La représentation du mouvement chez les personnes malvoyantes ou non-voyantes
De par la nature de leur handicap, les personnes malvoyantes ou non-voyantes n’ont pas la même compréhension du mouvement, la représentation mentale (capacité à se représenter mentalement un objet, une situation ou un mouvement) ni la même appréhension du schéma corporel (représentation de son propre corps dans le temps et l’espace).
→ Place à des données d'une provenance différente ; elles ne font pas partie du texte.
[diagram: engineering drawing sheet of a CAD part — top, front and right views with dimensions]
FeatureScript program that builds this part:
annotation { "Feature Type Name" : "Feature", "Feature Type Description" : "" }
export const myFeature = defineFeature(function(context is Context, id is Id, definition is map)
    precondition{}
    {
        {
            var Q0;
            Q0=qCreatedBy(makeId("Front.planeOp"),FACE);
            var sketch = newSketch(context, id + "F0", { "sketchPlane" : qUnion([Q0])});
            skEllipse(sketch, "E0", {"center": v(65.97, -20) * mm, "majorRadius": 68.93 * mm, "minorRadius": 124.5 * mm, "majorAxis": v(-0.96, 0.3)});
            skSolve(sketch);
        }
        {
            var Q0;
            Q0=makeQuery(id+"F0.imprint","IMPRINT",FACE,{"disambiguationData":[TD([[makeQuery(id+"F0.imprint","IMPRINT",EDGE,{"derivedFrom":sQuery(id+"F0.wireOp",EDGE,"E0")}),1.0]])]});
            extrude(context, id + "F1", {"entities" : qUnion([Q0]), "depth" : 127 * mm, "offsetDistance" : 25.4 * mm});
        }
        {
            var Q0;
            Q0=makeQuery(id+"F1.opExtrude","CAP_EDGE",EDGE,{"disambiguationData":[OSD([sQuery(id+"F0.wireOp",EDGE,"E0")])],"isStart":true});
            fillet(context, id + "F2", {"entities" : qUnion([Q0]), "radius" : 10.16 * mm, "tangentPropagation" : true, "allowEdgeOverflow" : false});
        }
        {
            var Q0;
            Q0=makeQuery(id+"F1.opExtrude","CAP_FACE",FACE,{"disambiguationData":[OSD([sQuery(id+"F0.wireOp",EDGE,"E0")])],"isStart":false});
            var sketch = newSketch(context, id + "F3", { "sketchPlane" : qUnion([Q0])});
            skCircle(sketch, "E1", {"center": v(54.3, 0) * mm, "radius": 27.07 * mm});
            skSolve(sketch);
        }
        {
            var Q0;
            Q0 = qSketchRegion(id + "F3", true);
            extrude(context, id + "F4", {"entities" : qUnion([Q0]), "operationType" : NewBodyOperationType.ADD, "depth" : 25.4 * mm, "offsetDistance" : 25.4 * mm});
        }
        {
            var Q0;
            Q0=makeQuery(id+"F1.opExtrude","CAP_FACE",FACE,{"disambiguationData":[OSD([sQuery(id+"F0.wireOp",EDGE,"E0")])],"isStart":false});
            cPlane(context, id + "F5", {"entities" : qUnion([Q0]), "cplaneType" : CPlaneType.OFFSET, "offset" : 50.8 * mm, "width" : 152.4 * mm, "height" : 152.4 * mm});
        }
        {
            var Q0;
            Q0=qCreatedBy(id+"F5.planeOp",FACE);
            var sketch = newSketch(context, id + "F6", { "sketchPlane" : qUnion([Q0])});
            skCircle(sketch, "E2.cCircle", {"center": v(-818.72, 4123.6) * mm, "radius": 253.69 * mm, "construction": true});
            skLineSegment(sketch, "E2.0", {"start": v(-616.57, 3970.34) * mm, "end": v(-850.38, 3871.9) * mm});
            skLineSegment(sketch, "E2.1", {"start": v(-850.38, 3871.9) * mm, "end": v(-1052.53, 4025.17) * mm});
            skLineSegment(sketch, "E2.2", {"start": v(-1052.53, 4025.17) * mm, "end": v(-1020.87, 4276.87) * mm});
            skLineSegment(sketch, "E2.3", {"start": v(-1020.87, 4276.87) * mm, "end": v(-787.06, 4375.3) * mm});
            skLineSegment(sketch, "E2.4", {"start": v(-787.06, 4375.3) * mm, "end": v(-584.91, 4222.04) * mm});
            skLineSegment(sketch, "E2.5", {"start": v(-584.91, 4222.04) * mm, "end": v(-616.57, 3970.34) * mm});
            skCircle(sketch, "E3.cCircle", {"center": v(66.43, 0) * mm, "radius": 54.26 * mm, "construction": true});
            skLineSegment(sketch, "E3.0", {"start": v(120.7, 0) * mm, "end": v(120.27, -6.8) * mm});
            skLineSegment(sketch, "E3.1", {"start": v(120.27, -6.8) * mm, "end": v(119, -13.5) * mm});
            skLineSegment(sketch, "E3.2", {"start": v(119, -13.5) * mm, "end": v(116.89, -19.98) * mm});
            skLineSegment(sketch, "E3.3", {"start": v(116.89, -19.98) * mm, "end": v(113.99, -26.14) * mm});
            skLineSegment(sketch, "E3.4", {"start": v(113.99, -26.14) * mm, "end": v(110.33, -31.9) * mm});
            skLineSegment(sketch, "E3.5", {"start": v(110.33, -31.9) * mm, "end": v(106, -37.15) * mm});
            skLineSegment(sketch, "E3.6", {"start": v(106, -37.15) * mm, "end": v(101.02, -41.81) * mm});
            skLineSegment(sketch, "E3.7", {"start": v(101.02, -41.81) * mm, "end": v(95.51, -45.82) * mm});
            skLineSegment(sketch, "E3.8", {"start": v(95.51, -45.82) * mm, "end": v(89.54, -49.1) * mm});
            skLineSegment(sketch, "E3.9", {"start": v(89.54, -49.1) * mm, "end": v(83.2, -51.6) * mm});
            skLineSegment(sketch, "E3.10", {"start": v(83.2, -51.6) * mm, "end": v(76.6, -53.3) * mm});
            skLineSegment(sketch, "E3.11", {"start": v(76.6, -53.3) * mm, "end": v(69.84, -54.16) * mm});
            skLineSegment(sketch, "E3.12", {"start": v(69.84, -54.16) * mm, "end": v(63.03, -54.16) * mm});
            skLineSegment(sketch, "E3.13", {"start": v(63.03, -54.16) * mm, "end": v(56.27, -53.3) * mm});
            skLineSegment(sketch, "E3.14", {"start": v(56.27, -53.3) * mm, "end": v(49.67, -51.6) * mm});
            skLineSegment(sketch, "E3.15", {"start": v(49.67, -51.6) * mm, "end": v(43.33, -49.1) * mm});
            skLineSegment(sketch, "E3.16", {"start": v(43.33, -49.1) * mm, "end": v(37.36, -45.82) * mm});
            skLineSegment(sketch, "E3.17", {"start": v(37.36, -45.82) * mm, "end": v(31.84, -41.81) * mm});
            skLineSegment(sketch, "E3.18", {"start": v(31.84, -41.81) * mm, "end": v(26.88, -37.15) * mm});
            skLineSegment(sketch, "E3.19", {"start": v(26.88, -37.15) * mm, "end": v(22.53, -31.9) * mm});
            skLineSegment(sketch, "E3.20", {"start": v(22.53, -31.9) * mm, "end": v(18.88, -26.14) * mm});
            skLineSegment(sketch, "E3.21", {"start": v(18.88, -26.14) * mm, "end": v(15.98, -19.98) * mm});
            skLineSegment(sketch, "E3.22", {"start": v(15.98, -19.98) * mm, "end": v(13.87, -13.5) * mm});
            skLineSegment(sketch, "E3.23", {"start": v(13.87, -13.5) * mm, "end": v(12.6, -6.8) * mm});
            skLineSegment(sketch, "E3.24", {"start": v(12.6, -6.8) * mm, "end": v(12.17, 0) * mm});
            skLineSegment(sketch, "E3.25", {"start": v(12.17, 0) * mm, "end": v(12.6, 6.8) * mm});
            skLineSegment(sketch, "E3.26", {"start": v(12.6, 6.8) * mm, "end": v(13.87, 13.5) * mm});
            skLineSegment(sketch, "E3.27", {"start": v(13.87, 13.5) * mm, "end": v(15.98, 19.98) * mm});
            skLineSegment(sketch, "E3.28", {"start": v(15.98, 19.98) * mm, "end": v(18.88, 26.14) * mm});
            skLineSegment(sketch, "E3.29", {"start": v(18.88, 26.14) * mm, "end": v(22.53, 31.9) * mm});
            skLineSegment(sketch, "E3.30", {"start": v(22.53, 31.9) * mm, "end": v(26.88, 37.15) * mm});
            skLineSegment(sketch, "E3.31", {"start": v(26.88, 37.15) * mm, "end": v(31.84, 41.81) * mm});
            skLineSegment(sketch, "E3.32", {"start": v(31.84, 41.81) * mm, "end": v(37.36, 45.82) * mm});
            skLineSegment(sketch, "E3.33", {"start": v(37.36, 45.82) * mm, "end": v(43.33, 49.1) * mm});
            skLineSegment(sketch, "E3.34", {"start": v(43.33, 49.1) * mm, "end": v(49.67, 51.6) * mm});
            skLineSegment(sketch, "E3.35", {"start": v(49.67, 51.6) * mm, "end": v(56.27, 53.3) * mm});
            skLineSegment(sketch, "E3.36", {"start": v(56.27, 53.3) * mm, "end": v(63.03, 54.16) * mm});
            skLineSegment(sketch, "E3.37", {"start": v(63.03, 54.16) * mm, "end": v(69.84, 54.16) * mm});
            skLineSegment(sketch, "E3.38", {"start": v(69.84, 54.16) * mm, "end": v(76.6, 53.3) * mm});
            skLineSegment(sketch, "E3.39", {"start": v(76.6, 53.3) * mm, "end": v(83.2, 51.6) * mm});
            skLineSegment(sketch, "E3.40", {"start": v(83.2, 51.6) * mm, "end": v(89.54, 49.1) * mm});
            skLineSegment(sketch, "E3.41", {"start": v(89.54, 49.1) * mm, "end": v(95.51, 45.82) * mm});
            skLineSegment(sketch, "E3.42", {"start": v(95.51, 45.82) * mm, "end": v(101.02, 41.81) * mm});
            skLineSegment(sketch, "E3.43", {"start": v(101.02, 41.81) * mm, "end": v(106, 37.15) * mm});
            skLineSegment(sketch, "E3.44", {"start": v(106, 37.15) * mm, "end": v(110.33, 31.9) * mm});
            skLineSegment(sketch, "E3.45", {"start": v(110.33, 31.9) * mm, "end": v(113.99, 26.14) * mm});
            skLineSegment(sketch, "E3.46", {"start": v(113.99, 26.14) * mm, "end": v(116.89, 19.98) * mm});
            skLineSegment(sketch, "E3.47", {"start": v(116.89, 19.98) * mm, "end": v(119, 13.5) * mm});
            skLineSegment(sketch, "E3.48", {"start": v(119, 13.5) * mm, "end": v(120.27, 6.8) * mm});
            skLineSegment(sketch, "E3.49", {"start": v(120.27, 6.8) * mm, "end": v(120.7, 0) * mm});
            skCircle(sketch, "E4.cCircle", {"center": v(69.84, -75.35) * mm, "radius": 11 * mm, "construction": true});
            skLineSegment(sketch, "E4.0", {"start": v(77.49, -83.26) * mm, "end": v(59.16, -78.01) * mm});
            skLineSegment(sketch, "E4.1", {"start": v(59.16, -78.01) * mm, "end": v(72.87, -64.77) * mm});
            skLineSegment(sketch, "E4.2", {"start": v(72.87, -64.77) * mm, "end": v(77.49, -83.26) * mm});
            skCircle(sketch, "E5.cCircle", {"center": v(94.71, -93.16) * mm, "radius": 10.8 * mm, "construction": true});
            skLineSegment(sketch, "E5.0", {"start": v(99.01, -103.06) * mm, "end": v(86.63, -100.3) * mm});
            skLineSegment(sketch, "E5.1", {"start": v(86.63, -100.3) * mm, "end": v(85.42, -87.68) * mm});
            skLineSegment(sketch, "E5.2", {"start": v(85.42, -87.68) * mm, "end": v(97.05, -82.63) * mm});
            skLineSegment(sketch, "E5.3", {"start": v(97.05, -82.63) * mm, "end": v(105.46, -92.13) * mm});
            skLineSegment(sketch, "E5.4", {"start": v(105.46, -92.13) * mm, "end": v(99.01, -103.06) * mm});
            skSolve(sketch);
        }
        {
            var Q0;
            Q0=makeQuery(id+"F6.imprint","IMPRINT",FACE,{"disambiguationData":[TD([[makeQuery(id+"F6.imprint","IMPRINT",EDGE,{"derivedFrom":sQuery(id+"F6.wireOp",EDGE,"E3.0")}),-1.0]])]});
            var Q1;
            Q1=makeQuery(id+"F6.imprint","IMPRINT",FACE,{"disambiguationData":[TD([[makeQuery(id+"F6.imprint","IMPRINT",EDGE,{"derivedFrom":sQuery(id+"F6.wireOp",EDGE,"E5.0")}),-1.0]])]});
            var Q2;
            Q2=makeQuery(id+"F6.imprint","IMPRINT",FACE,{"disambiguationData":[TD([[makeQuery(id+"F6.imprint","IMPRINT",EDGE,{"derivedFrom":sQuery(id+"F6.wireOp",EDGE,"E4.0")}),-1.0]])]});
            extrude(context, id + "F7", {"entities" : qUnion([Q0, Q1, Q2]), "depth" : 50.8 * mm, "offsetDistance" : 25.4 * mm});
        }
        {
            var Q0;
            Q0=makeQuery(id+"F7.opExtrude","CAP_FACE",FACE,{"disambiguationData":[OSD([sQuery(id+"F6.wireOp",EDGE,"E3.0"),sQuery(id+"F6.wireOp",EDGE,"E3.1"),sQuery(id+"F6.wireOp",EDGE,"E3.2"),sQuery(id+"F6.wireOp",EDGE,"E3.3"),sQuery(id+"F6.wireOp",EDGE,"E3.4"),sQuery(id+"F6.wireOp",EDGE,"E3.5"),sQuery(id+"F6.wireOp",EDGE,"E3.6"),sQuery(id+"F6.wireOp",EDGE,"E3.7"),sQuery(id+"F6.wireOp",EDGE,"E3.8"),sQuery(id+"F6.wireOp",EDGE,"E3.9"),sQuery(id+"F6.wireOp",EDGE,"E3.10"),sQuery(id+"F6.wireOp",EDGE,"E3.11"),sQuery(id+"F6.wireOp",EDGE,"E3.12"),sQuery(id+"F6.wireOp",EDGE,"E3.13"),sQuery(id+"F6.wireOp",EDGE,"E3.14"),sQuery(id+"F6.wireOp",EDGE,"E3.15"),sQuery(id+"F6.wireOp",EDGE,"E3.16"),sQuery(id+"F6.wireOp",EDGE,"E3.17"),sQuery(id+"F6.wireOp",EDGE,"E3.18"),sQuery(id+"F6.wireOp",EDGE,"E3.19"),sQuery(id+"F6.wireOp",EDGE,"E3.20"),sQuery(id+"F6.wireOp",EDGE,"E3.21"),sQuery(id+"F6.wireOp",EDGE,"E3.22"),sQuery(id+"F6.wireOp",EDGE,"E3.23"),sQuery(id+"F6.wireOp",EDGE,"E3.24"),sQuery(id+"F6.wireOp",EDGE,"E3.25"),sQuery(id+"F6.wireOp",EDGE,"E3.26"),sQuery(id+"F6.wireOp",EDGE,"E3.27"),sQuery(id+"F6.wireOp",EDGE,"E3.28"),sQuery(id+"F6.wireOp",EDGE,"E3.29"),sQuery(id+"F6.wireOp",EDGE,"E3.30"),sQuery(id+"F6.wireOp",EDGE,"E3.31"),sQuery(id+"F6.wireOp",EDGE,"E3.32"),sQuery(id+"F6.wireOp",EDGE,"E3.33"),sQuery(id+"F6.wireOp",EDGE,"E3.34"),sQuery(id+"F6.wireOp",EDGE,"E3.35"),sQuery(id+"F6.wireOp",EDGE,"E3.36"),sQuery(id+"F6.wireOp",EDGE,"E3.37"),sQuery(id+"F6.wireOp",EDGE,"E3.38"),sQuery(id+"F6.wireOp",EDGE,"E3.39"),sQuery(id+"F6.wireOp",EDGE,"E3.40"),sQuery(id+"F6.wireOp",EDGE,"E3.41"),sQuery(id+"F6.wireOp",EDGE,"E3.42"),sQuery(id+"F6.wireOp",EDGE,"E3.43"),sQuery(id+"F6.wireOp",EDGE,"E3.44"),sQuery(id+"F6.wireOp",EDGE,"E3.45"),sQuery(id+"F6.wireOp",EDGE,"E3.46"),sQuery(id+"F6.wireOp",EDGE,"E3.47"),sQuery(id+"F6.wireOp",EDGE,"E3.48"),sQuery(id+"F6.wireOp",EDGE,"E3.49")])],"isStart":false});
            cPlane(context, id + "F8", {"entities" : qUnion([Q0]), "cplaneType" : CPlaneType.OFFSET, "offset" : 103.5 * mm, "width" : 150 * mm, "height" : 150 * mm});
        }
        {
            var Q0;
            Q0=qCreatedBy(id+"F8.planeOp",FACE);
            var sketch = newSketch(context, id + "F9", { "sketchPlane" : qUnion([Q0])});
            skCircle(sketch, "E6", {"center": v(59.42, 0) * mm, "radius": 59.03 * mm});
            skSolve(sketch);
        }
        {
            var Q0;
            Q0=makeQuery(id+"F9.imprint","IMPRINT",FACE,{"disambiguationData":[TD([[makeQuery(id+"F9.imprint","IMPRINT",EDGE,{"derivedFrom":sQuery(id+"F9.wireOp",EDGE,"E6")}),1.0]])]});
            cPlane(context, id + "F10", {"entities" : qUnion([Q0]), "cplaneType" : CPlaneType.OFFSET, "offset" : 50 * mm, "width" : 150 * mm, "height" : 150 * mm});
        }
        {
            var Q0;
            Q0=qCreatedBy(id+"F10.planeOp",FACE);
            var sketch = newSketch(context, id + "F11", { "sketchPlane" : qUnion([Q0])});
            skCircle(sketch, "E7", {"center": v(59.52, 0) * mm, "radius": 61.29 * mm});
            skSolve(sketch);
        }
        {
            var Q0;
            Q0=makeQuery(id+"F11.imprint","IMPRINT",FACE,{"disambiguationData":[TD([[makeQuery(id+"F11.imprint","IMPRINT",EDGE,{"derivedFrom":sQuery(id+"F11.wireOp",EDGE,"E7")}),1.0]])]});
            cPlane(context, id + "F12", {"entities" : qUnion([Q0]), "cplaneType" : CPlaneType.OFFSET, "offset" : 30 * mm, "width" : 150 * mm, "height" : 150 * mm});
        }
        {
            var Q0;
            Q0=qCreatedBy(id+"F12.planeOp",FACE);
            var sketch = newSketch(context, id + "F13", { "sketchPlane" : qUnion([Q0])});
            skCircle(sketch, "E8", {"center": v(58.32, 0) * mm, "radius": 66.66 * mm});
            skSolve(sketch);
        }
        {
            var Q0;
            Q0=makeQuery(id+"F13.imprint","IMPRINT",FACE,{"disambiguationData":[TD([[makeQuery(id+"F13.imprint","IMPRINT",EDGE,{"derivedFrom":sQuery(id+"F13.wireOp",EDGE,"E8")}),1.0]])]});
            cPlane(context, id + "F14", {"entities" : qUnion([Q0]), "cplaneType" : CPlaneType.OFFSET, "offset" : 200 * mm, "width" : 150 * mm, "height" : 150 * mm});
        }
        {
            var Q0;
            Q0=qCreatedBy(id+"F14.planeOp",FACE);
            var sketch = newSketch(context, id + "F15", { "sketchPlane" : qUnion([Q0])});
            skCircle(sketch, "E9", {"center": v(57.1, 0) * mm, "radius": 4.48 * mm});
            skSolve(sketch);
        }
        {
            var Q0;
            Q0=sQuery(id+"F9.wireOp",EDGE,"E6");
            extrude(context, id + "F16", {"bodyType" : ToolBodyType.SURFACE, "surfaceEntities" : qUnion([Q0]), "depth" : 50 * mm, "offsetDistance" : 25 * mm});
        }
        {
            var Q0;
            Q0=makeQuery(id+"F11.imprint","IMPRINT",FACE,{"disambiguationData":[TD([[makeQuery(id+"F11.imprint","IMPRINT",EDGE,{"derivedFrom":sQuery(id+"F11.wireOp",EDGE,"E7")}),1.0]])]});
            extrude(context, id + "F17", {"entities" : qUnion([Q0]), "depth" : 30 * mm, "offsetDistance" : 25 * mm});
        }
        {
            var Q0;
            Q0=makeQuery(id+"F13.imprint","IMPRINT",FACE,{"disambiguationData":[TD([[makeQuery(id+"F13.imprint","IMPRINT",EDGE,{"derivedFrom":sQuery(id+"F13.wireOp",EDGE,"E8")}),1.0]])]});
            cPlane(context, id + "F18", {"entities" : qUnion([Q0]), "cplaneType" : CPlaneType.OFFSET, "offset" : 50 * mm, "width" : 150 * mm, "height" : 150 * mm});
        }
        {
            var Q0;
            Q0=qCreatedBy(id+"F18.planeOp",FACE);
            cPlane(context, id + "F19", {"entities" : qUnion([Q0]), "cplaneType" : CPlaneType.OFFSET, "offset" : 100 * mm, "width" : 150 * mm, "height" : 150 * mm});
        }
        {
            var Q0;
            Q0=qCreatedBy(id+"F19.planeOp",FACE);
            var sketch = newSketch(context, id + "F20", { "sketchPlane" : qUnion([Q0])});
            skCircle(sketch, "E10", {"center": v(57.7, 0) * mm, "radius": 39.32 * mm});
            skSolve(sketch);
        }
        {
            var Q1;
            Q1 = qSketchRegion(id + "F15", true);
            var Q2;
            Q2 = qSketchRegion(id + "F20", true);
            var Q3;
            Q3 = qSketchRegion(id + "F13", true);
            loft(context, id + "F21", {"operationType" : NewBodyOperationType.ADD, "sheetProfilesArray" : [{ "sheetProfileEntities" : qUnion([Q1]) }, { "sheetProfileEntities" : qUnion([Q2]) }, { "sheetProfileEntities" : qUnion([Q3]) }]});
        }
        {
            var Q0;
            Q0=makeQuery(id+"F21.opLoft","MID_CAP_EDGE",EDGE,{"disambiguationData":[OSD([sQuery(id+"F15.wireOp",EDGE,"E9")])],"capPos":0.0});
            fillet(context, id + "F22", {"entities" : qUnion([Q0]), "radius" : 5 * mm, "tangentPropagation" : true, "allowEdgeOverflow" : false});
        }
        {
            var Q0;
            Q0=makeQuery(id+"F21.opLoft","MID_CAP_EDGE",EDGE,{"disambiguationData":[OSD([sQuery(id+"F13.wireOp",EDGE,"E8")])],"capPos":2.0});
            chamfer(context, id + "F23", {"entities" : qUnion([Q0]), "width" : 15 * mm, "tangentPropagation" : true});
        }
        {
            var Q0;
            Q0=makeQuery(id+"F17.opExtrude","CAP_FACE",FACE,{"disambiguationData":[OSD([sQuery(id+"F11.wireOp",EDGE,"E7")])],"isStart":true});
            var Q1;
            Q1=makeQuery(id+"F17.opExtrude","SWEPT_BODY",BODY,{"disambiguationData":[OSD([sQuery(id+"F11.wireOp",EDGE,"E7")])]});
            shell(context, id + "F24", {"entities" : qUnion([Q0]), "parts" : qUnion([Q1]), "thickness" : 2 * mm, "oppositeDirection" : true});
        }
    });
En l’absence de repères visuels ou avec des repères visuels imparfaits (flou, appréciation des distances, de la vitesse), l’appréciation du mouvement, y compris le mouvement sportif, devient plus difficile.
Mathieu, malvoyant de naissance, explique ne pas être capable de se représenter un mouvement qu’il n’a jamais pu faire lui-même. « Ma représentation du mouvement est fluide, mais très grossière, je n’arrive pas à me représenter les mouvements fins. »
La perception visuelle est très intimement liée à la proprioception et au contrôle postural. La proprioception peut être définie comme le sixième sens du corps humain, elle permet, grâce à différents capteurs et récepteurs, d’avoir une perception (consciente et inconsciente) des différentes parties de notre corps (à l’arrêt comme durant le mouvement).
Parmi les systèmes de perception, on peut citer le système vestibulaire (oreille interne), différents capteurs situés dans les muscles et dans la peau, mais également le système visuel. Le contrôle postural peut se définir comme la régulation de la position des différents segments du corps (bras, jambes, tête…) dans des situations statiques comme dans des situations dynamiques, il est lui aussi lié à la proprioception.
Charlotte, elle aussi malvoyante de naissance, témoigne : « Si je connais et que j’ai expérimenté un mouvement, je suis capable de me représenter mentalement les moindres détails de celui-ci. »
Mathieu quant à lui, raconte « quand je m’imagine un mouvement que je connais, je sens mon corps s’activer. »
En outre, avec un système visuel déficient ou absent, les personnes malvoyantes ou non-voyantes présentent une moins bonne gestion de l’équilibre statique et dynamique. La vision permet dans un premier temps de recréer l’environnement dans lequel nous évoluons, mais l’intégration des sensations visuelles et proprioceptives se fait dans une seule zone cérébrale. L’équilibre sera donc perturbé en l’absence de sensations visuelles. En plus de cela, il se peut que l’on observe un apprentissage moteur plus long chez les personnes malvoyantes ou non-voyantes. Celles-ci vont pouvoir apprendre de nouveaux gestes grâce à de nombreuses informations autres que visuelles : la nécessité de feedbacks (retour sur la performance effectuée), ou le besoin de toucher ou sentir le mouvement pour se le représenter.
Mathieu et Charlotte sont unanimes : ils ont besoin dans un premier temps d’une description orale détaillée pour essayer de se représenter le mouvement, puis d’effectuer le mouvement demandé avec des corrections pour pouvoir créer une sorte d’empreinte gestuelle qui soit correcte. La déficience du système visuel peut limiter l’impact des neurones miroirs dans l’apprentissage (structures cérébrales permettant de se représenter mentalement un mouvement que l’on voit). En résumé, le système visuel est étroitement lié à la manière dont nous percevons et appréhendons notre corps, qu’il soit en mouvement ou pas, ainsi que l’environnement dans lequel nous évoluons. Il impacte donc les représentations mentales du corps, du geste, ainsi que l’apprentissage et la réalisation des mouvements.